Hope College isn’t backing away from its policy condemning same-sex sexual conduct, reports the Holland Sentinel newspaper. At least for now.
Hope is affiliated with the Reformed Church in America, which continues to believe that same-sex sexual intimacy violates God’s standards. (It is, however, engaged in a “dialogue on homosexuality.”)
According to the press account, Hope distinguishes between same-sex sexual conduct and same-sex attraction. Persons who experience the latter are to afforded “fair and kind treatment”; persons who engage in the former (and in other forms of extramarital sexual conduct) are urged to repent.
This is quite similar to the position taken by Christian Legal Society, which has been involved in litigation across the country on this issue — including a case now pending in the Supreme Court. CLS’s distinction between “orientation” and conduct has often been mocked, labeled as an idiosyncratic dodge. This charge is untrue and unfair. That Hope College maintains essentially the same position as CLS confirms that this understanding of and approach to human sexuality is widespread within Christianity.
In rejecting calls to change its policy, the Hope board of trustees stated as follows:
The college’s current position on homosexuality is based on its interpretation of scripture. It is recognized that well-intentioned Christians may disagree on scriptural interpretation. Still, humbly and respectfully, the college aligns itself in its interpretation with its founding denomination, the Reformed Church in America, the orthodox Christian Church throughout the ages, and other Christian colleges and universities.
The board simultaneously created a trustee committee to “expand the college’s 1995 position statement in the larger context of all human sexuality.” The statement’s use of the words “current” and “still” suggests that changes might be on the horizon.
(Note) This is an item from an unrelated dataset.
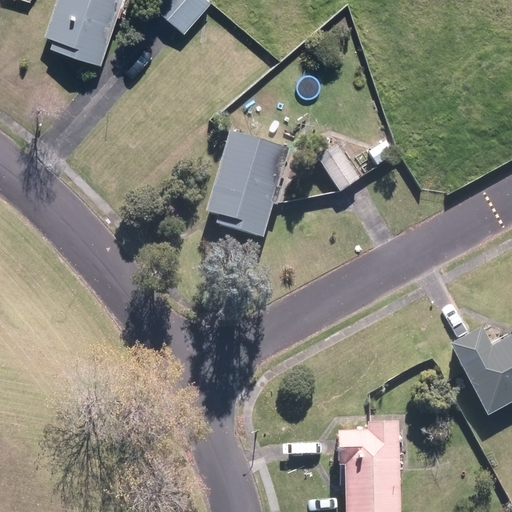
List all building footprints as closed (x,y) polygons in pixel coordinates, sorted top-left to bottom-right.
[(44,50),(95,67),(117,0),(50,0),(38,38),(47,41),(44,50)] [(150,0),(145,7),(162,20),(178,0),(150,0)] [(201,0),(178,0),(162,20),(179,35),(205,3),(201,0)] [(209,229),(255,243),(265,209),(269,210),(275,194),(270,193),(282,154),(223,136),(199,217),(211,220),(209,229)] [(365,155),(374,169),(391,158),(382,145),(365,155)] [(335,195),(354,182),(331,147),(313,159),(335,195)] [(478,417),(511,398),(511,327),(478,346),(467,327),(437,344),(478,417)] [(391,511),(387,420),(355,421),(355,429),(324,430),(326,465),(332,464),(334,511),(391,511)]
As far as I know, the government is not involved in any way in this internal dispute at Hope College. And that’s the way it should be. That is not to say I am personally agnostic about what Hope does — that I don’t care as long as the government is not exerting pressure on the college. Instead, I pray that Hope stays true to its Reformed heritage and to traditional Christian sexual ethics. Theological considerations should be dispositive, and, in my view, they dictate maintaining the standards. But it is worth noting that the capitulation of some religious institutions to the “ways of the world” inevitably affects the fortunes of those that do no so capitulate. The smaller the number of the “traditional” institutions, the easier it is for proponents of the new orthodoxy to target them, and the harder it is for them to resist.